DOCUMENT SEGMENT |
## begin
In the summer of 1922 at the age of 16 Stephen began attending the Slade School of Art. The Slade introduced him to another young student who would become one of his best friends - Rex Whistler. 

 

“To Stephen, Whistler appeared ‘plump, thickset, very boyish… with a manner both impulsive and diffident.’ Rex’s own initial impression of Stephen was that of a ‘slender figure, extraordinary beauty, like a more delicate Shelley’; and it was his poetry that established the bond between them. Over sandwiches in the Quad, Stephen read aloud from Walter de la Mare, while Rex ‘made pictures of “Peacock Pie” and of “Henry Brocken”, and the book we loved best of all was 'The Secret Garden’ (Rex depicted Stephen as the sickly hero of the book). Edgar Allan Poe’s verses were read aloud, ‘“Ulalume” and “Annabel Lee” - we often recited “The Raven”,’ recalled Stephen.”

 

“The boys shared a love of legends and mythology, and found a ‘strong reciprocal bond in the passionate vividness of our imaginations’. They also loved American cars and Hollywood movies, westerns being particularly favoured. They hummed American pop songs of the day, and mooned over white-faced heroines of the silver screen. When signing in for the morning, Stephen would write alongside Rex’s name comments such as ‘Disgracefully late’, ‘Report on arrival’ or ‘Unnecessarily early’.”
## end
Records from a dataset
## begin
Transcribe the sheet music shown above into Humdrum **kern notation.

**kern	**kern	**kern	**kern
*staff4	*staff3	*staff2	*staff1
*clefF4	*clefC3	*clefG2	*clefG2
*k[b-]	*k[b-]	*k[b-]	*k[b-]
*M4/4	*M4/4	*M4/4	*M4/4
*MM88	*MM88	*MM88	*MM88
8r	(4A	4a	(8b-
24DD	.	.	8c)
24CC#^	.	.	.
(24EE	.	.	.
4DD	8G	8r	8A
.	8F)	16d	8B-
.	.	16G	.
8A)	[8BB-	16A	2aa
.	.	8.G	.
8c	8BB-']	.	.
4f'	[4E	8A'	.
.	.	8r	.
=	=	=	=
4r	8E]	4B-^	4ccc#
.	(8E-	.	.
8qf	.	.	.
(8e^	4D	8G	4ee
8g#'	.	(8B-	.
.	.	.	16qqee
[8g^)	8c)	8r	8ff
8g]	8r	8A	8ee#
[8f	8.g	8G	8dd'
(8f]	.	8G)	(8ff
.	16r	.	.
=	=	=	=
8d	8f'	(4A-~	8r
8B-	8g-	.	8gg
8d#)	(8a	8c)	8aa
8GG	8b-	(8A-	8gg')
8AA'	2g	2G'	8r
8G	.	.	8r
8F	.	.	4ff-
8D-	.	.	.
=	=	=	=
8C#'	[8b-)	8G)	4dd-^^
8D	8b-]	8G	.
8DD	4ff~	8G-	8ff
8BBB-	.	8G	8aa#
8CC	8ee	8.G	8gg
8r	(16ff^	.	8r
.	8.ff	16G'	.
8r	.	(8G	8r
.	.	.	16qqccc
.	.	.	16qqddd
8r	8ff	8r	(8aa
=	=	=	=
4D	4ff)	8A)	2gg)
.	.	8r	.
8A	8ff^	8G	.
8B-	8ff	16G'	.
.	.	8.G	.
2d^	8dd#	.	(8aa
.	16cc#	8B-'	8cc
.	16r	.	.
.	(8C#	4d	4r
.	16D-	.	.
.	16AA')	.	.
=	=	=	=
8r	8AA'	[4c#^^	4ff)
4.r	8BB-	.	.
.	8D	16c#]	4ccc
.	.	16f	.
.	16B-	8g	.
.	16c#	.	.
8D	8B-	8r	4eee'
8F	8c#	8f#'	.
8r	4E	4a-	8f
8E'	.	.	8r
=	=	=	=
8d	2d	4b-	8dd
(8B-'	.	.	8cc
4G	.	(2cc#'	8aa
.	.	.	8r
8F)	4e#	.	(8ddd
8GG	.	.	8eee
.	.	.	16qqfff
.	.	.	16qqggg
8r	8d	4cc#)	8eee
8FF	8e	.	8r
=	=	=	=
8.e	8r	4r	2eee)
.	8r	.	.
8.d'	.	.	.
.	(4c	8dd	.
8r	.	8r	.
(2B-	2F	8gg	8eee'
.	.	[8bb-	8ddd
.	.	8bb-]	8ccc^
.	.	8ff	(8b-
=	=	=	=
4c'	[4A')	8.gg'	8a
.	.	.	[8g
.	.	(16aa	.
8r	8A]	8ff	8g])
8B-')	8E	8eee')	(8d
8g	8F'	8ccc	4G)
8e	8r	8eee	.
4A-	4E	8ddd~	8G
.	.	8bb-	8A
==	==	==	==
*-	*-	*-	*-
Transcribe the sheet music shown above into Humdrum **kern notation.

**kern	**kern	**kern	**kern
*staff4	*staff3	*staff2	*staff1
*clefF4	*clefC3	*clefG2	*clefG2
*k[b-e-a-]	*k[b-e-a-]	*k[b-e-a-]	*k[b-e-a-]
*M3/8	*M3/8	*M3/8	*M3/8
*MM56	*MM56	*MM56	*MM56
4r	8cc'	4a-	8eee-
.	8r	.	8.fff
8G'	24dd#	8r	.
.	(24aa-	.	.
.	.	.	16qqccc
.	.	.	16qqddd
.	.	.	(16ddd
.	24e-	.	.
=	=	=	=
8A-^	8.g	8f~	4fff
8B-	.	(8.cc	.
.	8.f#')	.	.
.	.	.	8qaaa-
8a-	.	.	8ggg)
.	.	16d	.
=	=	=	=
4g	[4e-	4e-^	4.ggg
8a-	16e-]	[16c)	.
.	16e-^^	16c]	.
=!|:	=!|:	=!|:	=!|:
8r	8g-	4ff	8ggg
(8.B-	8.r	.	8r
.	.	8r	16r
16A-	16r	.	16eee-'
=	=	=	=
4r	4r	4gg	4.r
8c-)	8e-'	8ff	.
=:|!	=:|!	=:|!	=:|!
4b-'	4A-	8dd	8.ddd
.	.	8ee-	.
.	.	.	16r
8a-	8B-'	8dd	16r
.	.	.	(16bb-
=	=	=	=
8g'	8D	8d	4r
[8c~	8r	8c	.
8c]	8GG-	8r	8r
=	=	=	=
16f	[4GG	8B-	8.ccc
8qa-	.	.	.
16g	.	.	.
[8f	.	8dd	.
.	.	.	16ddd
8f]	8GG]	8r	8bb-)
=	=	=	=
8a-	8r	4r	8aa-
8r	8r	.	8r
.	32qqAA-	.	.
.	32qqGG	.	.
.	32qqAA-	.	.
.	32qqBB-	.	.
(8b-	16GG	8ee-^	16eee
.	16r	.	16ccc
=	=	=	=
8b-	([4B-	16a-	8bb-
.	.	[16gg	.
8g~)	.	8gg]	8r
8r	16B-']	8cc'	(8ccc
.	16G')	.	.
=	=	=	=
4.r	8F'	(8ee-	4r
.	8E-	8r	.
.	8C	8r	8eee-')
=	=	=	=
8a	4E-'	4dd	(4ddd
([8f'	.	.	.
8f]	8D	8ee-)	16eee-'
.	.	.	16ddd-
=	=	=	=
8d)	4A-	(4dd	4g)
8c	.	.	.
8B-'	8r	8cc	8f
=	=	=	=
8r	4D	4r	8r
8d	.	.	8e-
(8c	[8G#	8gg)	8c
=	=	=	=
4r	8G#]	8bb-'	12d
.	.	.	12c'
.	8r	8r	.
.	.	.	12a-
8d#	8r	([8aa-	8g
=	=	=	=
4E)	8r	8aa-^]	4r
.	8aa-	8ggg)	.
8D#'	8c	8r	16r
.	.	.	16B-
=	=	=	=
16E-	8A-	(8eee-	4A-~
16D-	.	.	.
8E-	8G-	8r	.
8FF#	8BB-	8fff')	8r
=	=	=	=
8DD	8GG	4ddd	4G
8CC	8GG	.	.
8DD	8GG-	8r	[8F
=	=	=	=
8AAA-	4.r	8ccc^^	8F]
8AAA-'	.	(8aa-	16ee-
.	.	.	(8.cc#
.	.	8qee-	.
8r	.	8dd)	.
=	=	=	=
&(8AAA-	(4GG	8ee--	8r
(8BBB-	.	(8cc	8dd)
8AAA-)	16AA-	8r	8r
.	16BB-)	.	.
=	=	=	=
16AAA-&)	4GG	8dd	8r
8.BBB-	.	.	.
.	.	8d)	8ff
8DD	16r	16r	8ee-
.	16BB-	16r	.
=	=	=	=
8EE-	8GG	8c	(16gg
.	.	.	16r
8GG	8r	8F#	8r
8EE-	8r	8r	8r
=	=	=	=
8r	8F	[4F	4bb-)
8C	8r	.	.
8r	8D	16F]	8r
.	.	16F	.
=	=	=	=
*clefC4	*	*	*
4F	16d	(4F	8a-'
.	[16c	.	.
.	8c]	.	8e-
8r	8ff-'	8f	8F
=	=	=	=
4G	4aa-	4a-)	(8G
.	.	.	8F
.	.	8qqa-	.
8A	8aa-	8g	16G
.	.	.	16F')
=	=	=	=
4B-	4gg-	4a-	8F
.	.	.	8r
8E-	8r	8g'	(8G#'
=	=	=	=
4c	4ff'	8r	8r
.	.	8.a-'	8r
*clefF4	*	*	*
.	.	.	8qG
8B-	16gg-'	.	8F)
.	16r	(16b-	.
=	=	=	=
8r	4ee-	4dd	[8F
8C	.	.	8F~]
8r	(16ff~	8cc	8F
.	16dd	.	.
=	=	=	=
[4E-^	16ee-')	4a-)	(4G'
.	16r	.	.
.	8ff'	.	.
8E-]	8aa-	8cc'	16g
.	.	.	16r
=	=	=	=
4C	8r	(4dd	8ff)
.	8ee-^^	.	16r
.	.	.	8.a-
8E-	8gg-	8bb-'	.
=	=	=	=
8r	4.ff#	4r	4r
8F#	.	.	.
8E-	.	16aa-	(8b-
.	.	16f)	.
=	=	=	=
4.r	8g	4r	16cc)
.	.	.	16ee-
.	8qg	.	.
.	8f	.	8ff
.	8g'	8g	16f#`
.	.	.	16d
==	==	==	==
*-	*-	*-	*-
## end
PROBLEMS TO SOLVE |
1. Copy word for word the part of the passage about Stephen and Rex Whistler that opens with the words containing "In the summer" and closes with "- Rex Whistler.".
2. Summarize the passage about Stephen and Rex Whistler in two sentences.
3. Pick up the passage about Stephen and Rex Whistler after its last sentence and continue it.
The data is not needed here.

EXPECTED ANSWERS |
1.
In the summer of 1922 at the age of 16 Stephen began attending the Slade School of Art. The Slade introduced him to another young student who would become one of his best friends - Rex Whistler.

2. At 16, in the summer of 1922, Stephen began attending the Slade School of Art, where he met Rex Whistler, who became one of his best friends, and poetry such as Walter de la Mare and Edgar Allan Poe established the bond between them. The two also shared a love of legends, mythology, American cars, Hollywood movies and American pop songs, and Stephen wrote teasing comments such as "Disgracefully late" beside Rex's name when signing in for the morning.

3.
“Stephen and Rex undertook expeditions together, to the Department of Egyptology at the British Museum, or on boat trips down the Thames, to the Pool of London, in ‘romantic moonlight… dressed as bargees’. There were wild parties with friends in Hampstead, afterwards walking on the Heath ‘for miles in the dawn, singing - all arm in arm - in the summer dawn.’ For the two young boys, it was their ‘Kingdom by the Sea’ - a line from Poe’s “Annabel Lee” that they would use on the backs of envelopes in letters to each other:

 

I was a child and she was a child

In this Kingdom by the sea:

But we loved with a love that was more than love-

I and my Annabel Lee…

Rex wrote out the poem and decorated it in his Anthology of Mine. The illustrations in this little compilation of favourite poems, with their decadent ladies and ghostly figures, showed how closely entwined were the friends’ creative imaginations (Stephen’s own face can be discerned as another dead lover, in Tennyson’s ‘Tears, Idle Tears’, lying white and seraphic at the foot of one of the pages).”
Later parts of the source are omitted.